ICT account for 25% of total corporate R&D investment in Europe. In 2007, while the ICT sector represented 4.8% of GDP (€540 billion) and 3% of total employment in the EU (6.1 million employees), it accounted for 25% of overall business expenditure in R&D (BERD) and employed 32.4% of all business sector researchers.
The 2010 report on R&D in ICT in the European Union by authors: Geomina Turlea, Daniel Nepelski, Giuditta de Prato, Sven Lindmark, Andrea de Panizza, Lucio Picci, Paul Desruelle, David Broster provides an analysis of R&D investments in the EU Information and Communication Technology sector (ICT sector ).
The research and analysis was carried out by the Information Society Unit at JRC-IPTS in the context of PREDICT, a research project co-financed by JRC-IPTS and the Information Society & Media Directorate General of the European Commission.
This report combines in a unique way three complementary perspectives: national statistics (covering both private and public R&D expenditures), company data, and technology-based indicators. It relies on the latest available official statistics delivered by Member States, Eurostat and the OECD. This data still contains gaps and where this is the case, rigorous cross-checking and estimating methods have been applied by JRC-IPTS to provide the study with the necessary set of data.
Recent global trends in ICT industries
Preliminary information collected by the OECD (2009b, c) shows the severe effects of the recent financial and economic crisis on the ICT sector, although these have been comparatively milder than those of the past dot.com crisis, with recovery already underway in some countries and industries. In broad terms, ICT services performed better than manufacturing and responded more slowly to the global downturn, but there are relevant differences across both industries and regions.
Figure 2-4 shows the evolution of the worldwide semiconductor market since 1990. Production of Semiconductors often anticipates and amplifies global turns: already flat over some quarters since 2006, it dropped sharply from the end of 2008, bringing a drastic reduction to inventories. Sales recuperated in the second and third quarters of 2009. On a yearly basis, though, for 2009 the OECD estimates a shrinkage of at least 20%, which would bring the market value in current US dollars to the year 2000 level, with recovery only visible in 2010 (note that 2009 and 2010 are forecasts at the time of publication).
Figure 2-4: Worldwide semiconductor market by region, 1990–2010
USD billions, current prices
Source: elaborated on OECD (2009b), Fig. 25, based on World Semiconductor Trade Statistics, July 2009.
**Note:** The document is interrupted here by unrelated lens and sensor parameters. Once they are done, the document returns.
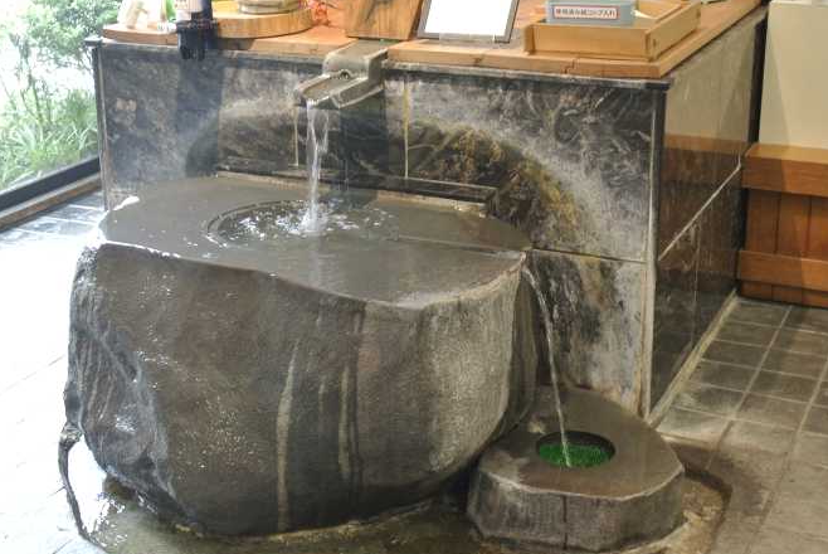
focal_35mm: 56
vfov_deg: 24.2
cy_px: 218
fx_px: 1289
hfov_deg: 35.6
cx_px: 359
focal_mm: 13.4
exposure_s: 1/30
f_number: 4
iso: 400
Sales of IT equipment also dropped in quantity in the last quarter of 2008 (for the first time since 2002) and at the beginning of 2009. Recovery in this area went with a shift towards cheaper products (e.g., netbooks), which, in turn, also brought on a shrinkage in value in the midterm.
Production of communications equipment decelerated towards null growth, while sales values went down for most producers. Mature markets (notably, Western Europe) seem to have suffered more than those in emerging economies, in both the networks and consumer segments (e.g., mobile phones). In this latter area, recovery started in the third quarter of 2009, but at the same time, EU-based companies lost market shares to their Asian and US32 based competitors.49 The production of measurement and precision instruments, mostly tied to industrial demand, went down, but only after the downturn of investment. ICT services, instead, have still retained positive growth, due to Computer Services and Software.
In the second quarter of 2009, employment in ICT manufacturing was about 6-7% lower year-on-year, while in ICT services it kept still or increased slightly in most of the countries surveyed by the OECD, with Computer Services and Software performing better than Telecoms. The US have been particularly affected, with a 10% year-on-year decrease for ICT manufacturing employment in September 2009, and a 2% decrease for ICT services. China’s employment performance in ICT equipment was also worse than its manufacturing average, while IT services continued to be amongst the fastest growing activities.